(Figure understanding tasks)
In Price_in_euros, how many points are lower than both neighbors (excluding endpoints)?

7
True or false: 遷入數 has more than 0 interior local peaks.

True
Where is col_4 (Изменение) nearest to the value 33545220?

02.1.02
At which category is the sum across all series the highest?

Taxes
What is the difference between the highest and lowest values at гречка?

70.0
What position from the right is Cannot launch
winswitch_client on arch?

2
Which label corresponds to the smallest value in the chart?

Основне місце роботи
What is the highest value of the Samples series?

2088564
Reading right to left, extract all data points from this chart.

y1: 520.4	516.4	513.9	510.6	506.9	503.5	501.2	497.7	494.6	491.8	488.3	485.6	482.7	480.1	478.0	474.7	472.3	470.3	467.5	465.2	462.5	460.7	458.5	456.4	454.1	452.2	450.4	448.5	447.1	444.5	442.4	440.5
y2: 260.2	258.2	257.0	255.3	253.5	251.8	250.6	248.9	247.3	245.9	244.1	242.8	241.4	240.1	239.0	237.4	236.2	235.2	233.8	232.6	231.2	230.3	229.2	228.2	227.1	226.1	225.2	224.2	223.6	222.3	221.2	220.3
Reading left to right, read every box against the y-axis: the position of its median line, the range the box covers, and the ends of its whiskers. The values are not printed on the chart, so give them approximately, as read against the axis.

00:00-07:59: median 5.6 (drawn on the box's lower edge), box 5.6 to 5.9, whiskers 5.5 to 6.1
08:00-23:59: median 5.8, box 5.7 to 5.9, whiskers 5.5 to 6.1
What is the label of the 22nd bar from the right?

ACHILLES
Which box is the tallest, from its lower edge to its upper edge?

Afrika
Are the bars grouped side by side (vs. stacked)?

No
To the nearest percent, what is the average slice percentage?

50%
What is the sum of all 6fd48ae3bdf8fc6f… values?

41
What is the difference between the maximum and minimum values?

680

### [Directions for this task]
Reproduce every one of the entries above verbatim, line by line.

### [Exercise solution]
In Price_in_euros, how many points are lower than both neighbors (excluding endpoints)?

7
True or false: 遷入數 has more than 0 interior local peaks.

True
Where is col_4 (Изменение) nearest to the value 33545220?

02.1.02
At which category is the sum across all series the highest?

Taxes
What is the difference between the highest and lowest values at гречка?

70.0
What position from the right is Cannot launch
winswitch_client on arch?

2
Which label corresponds to the smallest value in the chart?

Основне місце роботи
What is the highest value of the Samples series?

2088564
Reading right to left, extract all data points from this chart.

y1: 520.4	516.4	513.9	510.6	506.9	503.5	501.2	497.7	494.6	491.8	488.3	485.6	482.7	480.1	478.0	474.7	472.3	470.3	467.5	465.2	462.5	460.7	458.5	456.4	454.1	452.2	450.4	448.5	447.1	444.5	442.4	440.5
y2: 260.2	258.2	257.0	255.3	253.5	251.8	250.6	248.9	247.3	245.9	244.1	242.8	241.4	240.1	239.0	237.4	236.2	235.2	233.8	232.6	231.2	230.3	229.2	228.2	227.1	226.1	225.2	224.2	223.6	222.3	221.2	220.3
Reading left to right, read every box against the y-axis: the position of its median line, the range the box covers, and the ends of its whiskers. The values are not printed on the chart, so give them approximately, as read against the axis.

00:00-07:59: median 5.6 (drawn on the box's lower edge), box 5.6 to 5.9, whiskers 5.5 to 6.1
08:00-23:59: median 5.8, box 5.7 to 5.9, whiskers 5.5 to 6.1
What is the label of the 22nd bar from the right?

ACHILLES
Which box is the tallest, from its lower edge to its upper edge?

Afrika
Are the bars grouped side by side (vs. stacked)?

No
To the nearest percent, what is the average slice percentage?

50%
What is the sum of all 6fd48ae3bdf8fc6f… values?

41
What is the difference between the maximum and minimum values?

680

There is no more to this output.